In the literature, it has been shown that the evolution of the known explicit 3D surface to the target one can be learned from 2D images using the instantaneous flow field, where the known and target 3D surfaces may largely differ in topology. We are interested in capturing 4D shapes whose topology changes largely over time. We encounter that the straightforward extension of the existing 3D-based method to the desired 4D case performs poorly. In this work, we address the challenges in extending 3D neural evolution to 4D under large topological changes by proposing two novel modifications. More precisely, we introduce (i) a new architecture to discretize and encode the deformation and learn the SDF and (ii) a technique to impose the temporal consistency. (iii) Also, we propose a rendering scheme for color prediction based on Gaussian splatting. Furthermore, to facilitate learning directly from 2D images, we propose a learning framework that can disentangle the geometry and appearance from RGB images. This method of disentanglement, while also useful for the 4D evolution problem that we are concentrating on, is also novel and valid for static scenes. Our extensive experiments on various data provide awesome results and, most importantly, open a new approach toward reconstructing challenging scenes with significant topological changes and deformations. Our source code and the dataset are publicly available at https://github.com/insait-institute/N4DE.

Figures (21)

• Figure 1: Task scheme. Our method learns the deformation animation of an object between two frames with large topological changes between them.
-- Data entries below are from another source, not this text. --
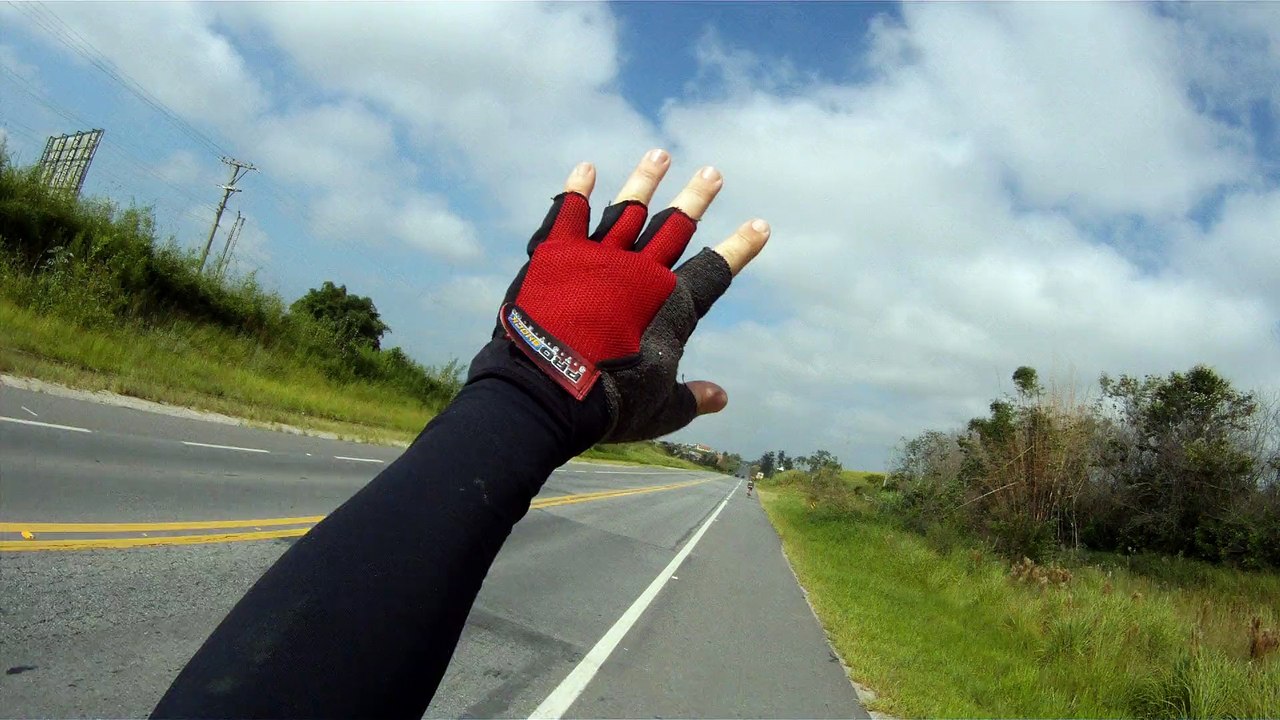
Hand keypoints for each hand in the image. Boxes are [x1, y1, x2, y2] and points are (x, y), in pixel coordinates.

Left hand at [491, 149, 769, 441]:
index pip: (715, 269)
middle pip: (674, 226)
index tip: (759, 225)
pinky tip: (586, 170)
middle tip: (711, 173)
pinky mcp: (554, 256)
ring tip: (659, 154)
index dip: (740, 247)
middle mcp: (639, 270)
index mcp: (670, 305)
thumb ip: (692, 398)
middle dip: (696, 198)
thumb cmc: (608, 406)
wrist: (546, 392)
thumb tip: (721, 398)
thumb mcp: (661, 409)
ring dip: (645, 181)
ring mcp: (596, 258)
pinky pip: (567, 213)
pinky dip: (577, 191)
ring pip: (628, 209)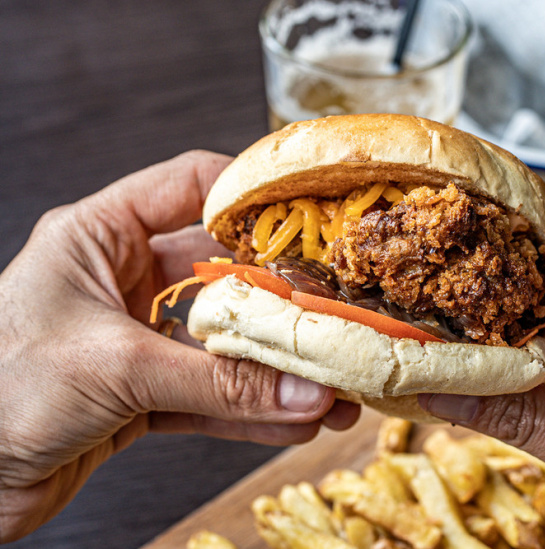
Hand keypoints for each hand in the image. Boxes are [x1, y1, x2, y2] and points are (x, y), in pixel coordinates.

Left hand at [0, 151, 359, 541]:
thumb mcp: (116, 369)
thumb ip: (217, 382)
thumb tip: (306, 391)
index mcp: (98, 238)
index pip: (188, 186)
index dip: (251, 196)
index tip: (310, 218)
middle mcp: (121, 281)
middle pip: (223, 274)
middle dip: (282, 304)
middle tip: (335, 322)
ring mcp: (133, 339)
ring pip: (222, 345)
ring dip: (277, 369)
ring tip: (332, 389)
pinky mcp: (139, 394)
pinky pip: (209, 395)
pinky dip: (251, 411)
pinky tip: (294, 421)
• Figure 2: Architecture of the SDF module. Each point $\textbf{x} \in [0,1]^3$ is encoded using (a) HashGrid which is presented in Section \ref{['sec:sdf_head']}. Then, the coordinate encoding (of dimension $F \times L$) are concatenated with the positional encoding of time ($\gamma(t)$) and fed into a MLP (SDF Head). (b) Signed distance value for each point is estimated, and the Lagrangian representation of mesh is extracted via Marching Cubes marching-cubes. As our experiments show, the model can learn continuous representation of the deformation with respect to time.
• Figure 3: Overall pipeline for training and inference with the rendering module. In each iteration, the surface points estimated by the SDF Head are extracted via marching cubes marching-cubes. They are then encoded via a HashGrid encoder instant-ngp and the time embedding (via positional encoding) is concatenated to them. These features go through the rendering module to estimate the splat's appearance properties (excluding for position and scale ). At inference time, we use the final geometry and splat properties to do color interpolation and render the colored geometry.
• Figure 4: Overview of the proposed pipeline, applied on a Stanford bunny. A geometric/appearance representation is extracted using the method presented in Sec \ref{['sec:sdf_head']}/Sec \ref{['sec:rendering_head']}. The final colored mesh is given by the combination of these two representations.
• Figure 5: Estimated meshes at different timesteps for the Static Bracelet scene. The scene is only supervised at $t=0$ and by the effect of the $\frac{\partial S_{\theta}}{\partial t}$ regularizer, it learns to be constant along time.